Hakimin taktir hakkının tartışılamayacağını, Lakin bu hakkın keyfi kullanılmaması gerektiğini söyleyen Bozdağ, hiçbir hukukçunun maddedeki Aleni karara karşı “Benim takdir hakkım bu.” diyemeyeceğini söyledi.
Bozdağ, “Takdir hakkı, keyfilik hakkı hiç değildir. Şayet Anayasa, hukuk, kanun ve evraktaki kanıt durumunu bir tarafa koyup ‘benim takdir hakkım bu’ diyorsan, o Vakit taşıdığın cübbeye, oturduğun kürsüye en Aka ihaneti yapıyorsun. Kanunsuz takdir hakkı olmaz. Takdir hakkı hiç kimsenin, hiçbir Yargıç yahut savcının keyfilik hakkı asla değildir.” değerlendirmesini yaptı.

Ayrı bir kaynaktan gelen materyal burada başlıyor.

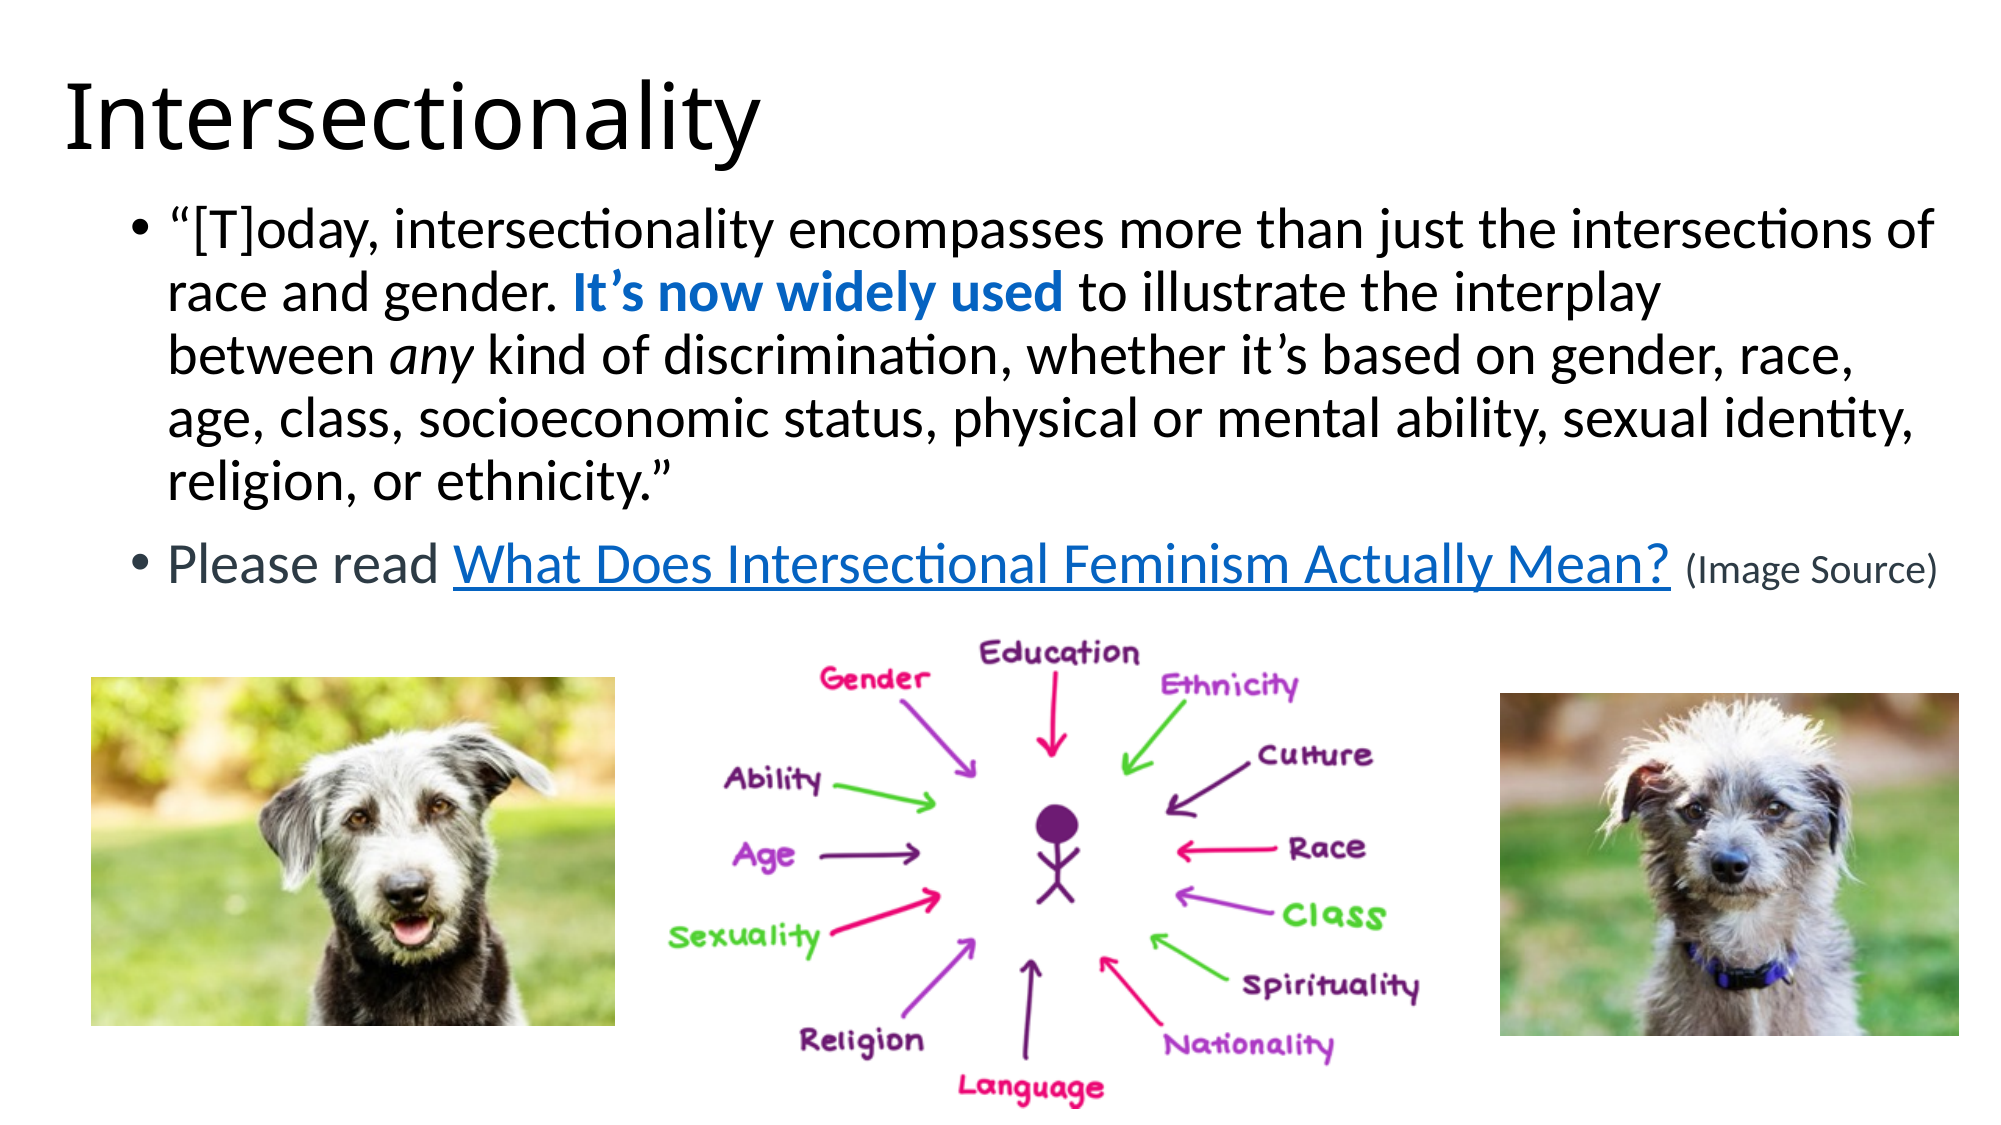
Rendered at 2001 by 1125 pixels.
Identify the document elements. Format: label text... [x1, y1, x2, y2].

picture [1499, 693, 1959, 1036]
list “[T]oday, intersectionality encompasses more than just the intersections of race and gender. It’s now widely used to illustrate the interplay between any kind of discrimination, whether it’s based on gender, race, age, class, socioeconomic status, physical or mental ability, sexual identity, religion, or ethnicity.” Please read What Does Intersectional Feminism Actually Mean? (Image Source) [115, 190, 1976, 615]
picture [91, 677, 615, 1026]
title Intersectionality [49, 37, 1775, 202]
picture [662, 630, 1429, 1110]
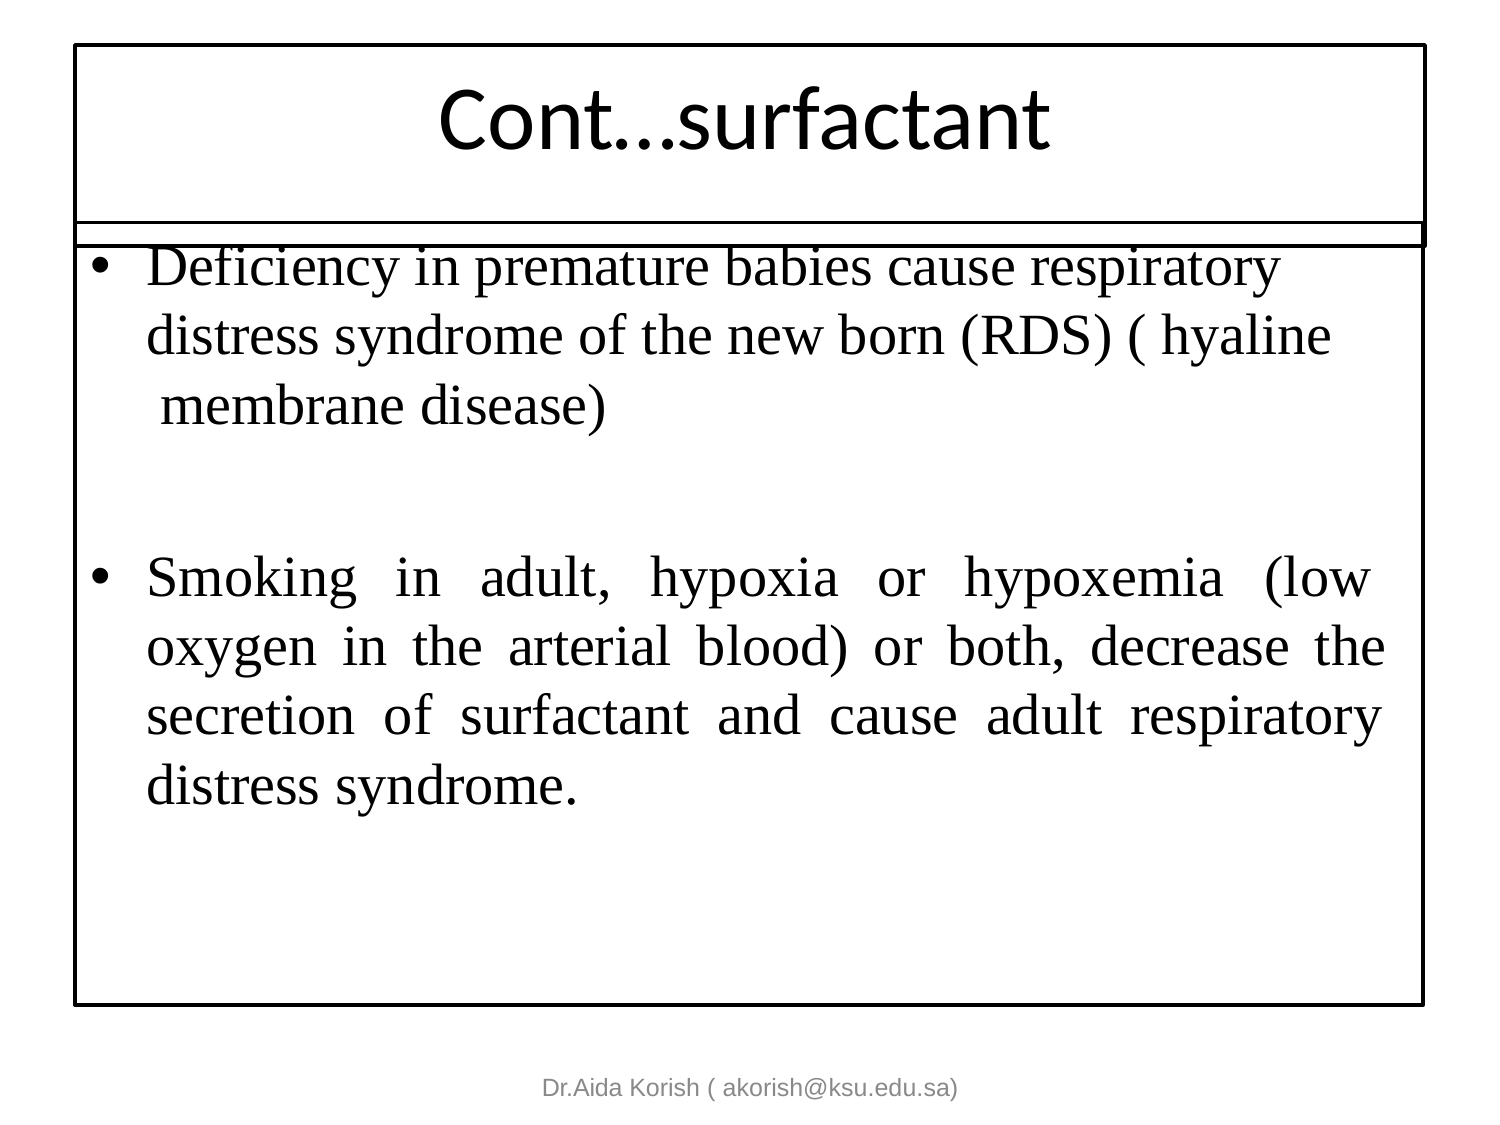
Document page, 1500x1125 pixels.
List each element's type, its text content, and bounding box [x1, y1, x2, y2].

footer Dr.Aida Korish ( akorish@ksu.edu.sa) [539, 1074, 962, 1125]
title Cont…surfactant [75, 45, 1425, 246]
text_box [74, 222, 1424, 1005]
text_box Deficiency in premature babies cause respiratory distress syndrome of the new born (RDS) ( hyaline membrane disease) Smoking in adult, hypoxia or hypoxemia (low oxygen in the arterial blood) or both, decrease the secretion of surfactant and cause adult respiratory distress syndrome. [87, 230, 1412, 819]
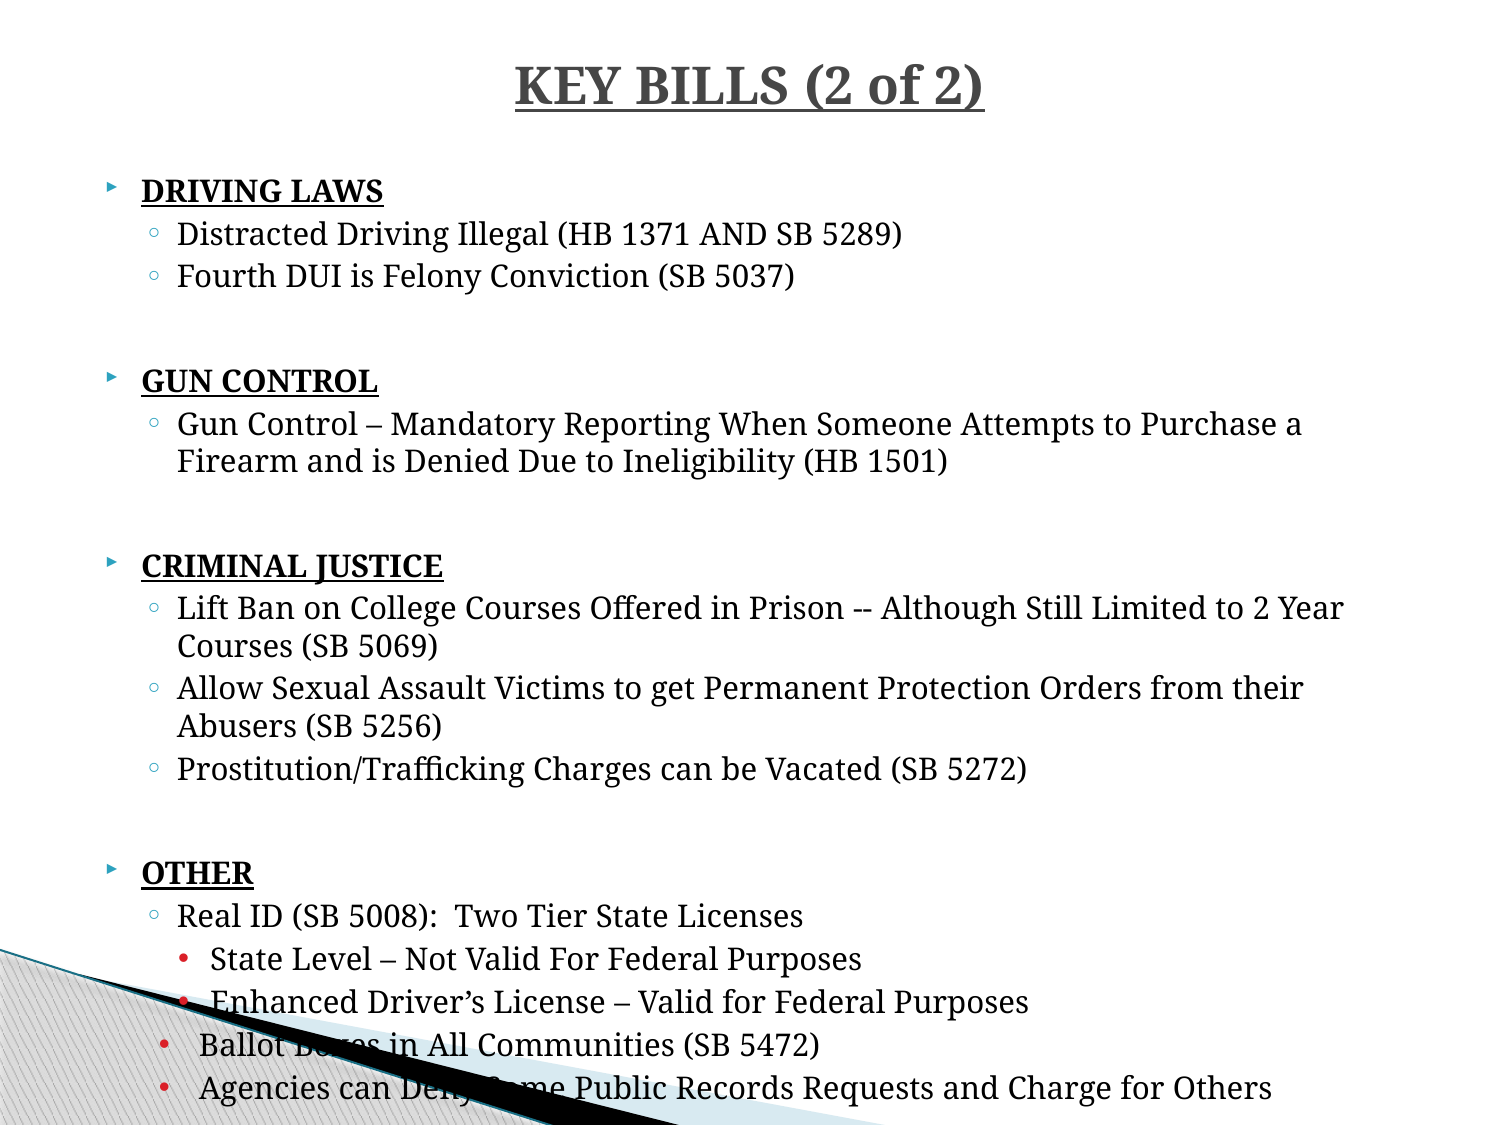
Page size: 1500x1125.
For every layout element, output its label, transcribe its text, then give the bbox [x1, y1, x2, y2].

title KEY BILLS (2 of 2) [75, 45, 1425, 123]
list DRIVING LAWS Distracted Driving Illegal (HB 1371 AND SB 5289) Fourth DUI is Felony Conviction (SB 5037) GUN CONTROL Gun Control – Mandatory Reporting When Someone Attempts to Purchase a Firearm and is Denied Due to Ineligibility (HB 1501) CRIMINAL JUSTICE Lift Ban on College Courses Offered in Prison -- Although Still Limited to 2 Year Courses (SB 5069) Allow Sexual Assault Victims to get Permanent Protection Orders from their Abusers (SB 5256) Prostitution/Trafficking Charges can be Vacated (SB 5272) OTHER Real ID (SB 5008): Two Tier State Licenses State Level – Not Valid For Federal Purposes Enhanced Driver’s License – Valid for Federal Purposes Ballot Boxes in All Communities (SB 5472) Agencies can Deny Some Public Records Requests and Charge for Others [75, 163, 1425, 1125]
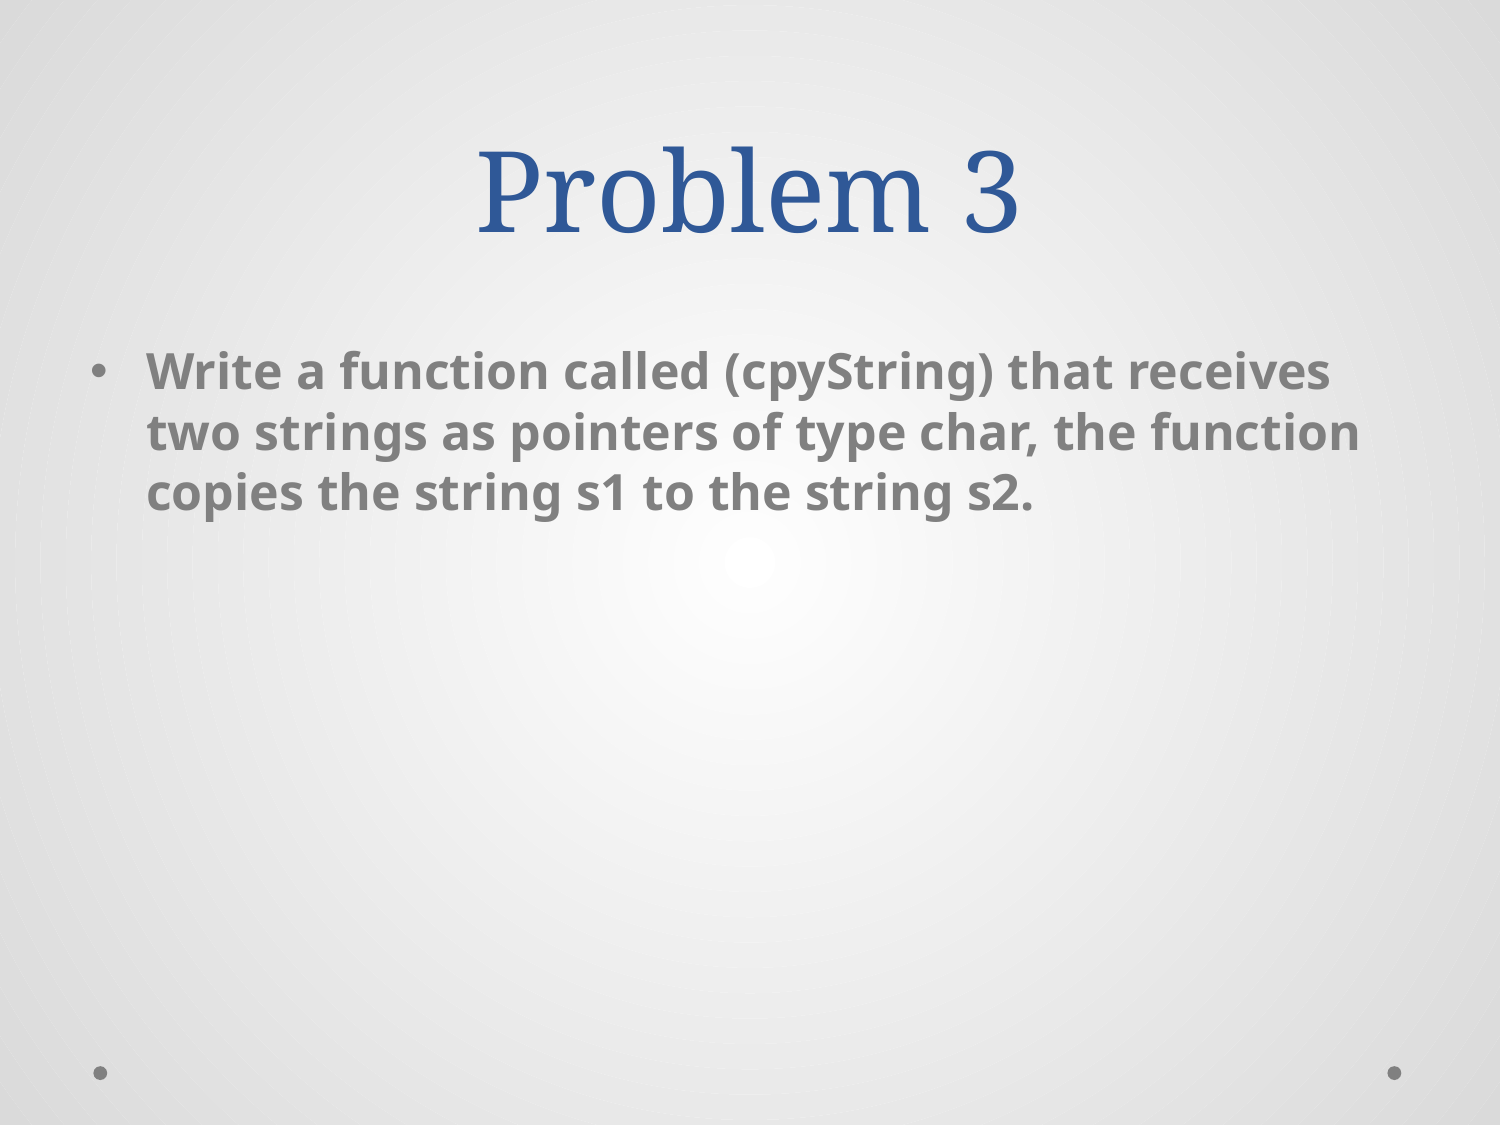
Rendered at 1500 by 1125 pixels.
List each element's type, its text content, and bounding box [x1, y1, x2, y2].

list Write a function called (cpyString) that receives two strings as pointers of type char, the function copies the string s1 to the string s2. [75, 262, 1425, 1005]
title Problem 3 [75, 0, 1425, 262]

Bozdağ, Yargıç ve savcı adaylarından, iddianame, karar ve münasebetlerini kaleme alırken herkesin anlayabileceği hoş bir Türkçe kullanmalarını da istedi.
-“Yargı kapısını kimseye kapatamaz”
Adalet Bakanı Bekir Bozdağ, Yargıç ve savcıların kapılarının halka hep Aleni olması gerektiğini belirterek, kelamlarını şöyle sürdürdü:
“Hakim ve savcı, tarafsızlığını, bağımsızlığını, kapıları kapatarak, kapıların gerisine saklanarak, vatandaşla, avukatla görüşmeyerek temin edemez. Bu Fazla Aka bir yanılgı. ‘Efendim bana halel gelir’. Kapının gerisine saklanıp taraflı karar verdiğinde sana halel gelmeyecek de milletle görüşüp adil ve tarafsız karar verdiğinde mi halel gelecek? Tarafsızlık ve bağımsızlık, sizin verdiğiniz kararla alakalı bir şeydir. Beşerlerle görüşmek, avukatın meramı varsa dinlemek, rastgele bir vatandaşımız gözünüzün içine bakarak kederini anlatmak istiyorsa buyur edip onu dinlemek sizi yüceltir. Ne tarafsızlığınıza ne bağımsızlığınıza ne de adaletinize halel getirir. Tarafsızlığı sağlayan yegane Amel sizin verdiğiniz karardır. Formu birtakım bahisler üzerinden adaleti örselemeye kimsenin hakkı yoktur, olmamalıdır. Önümüzdeki süreçte teftiş yoluyla bunları denetleyeceğiz ve bu işin üzerinde hassasiyetle duracağız. Millete kapısını kapatan, ‘ben bu türlü tarafsızım, bağımsızım’ diye kendini avutanlarla bizim işimiz olmaz. Kapılar halka kapanamaz, vatandaşa kapanamaz, avukatlara kapanamaz, kimseye kapanamaz. Yargı kapısını kimseye kapatamaz. Orada oturmak, kapıyı kapatma hakkını kimseye vermez. Teftiş bundan sonraki süreçte kapısını vatandaşa kapatanlarla ilgili de kontrol müddetinde gerekeni yapacaktır.”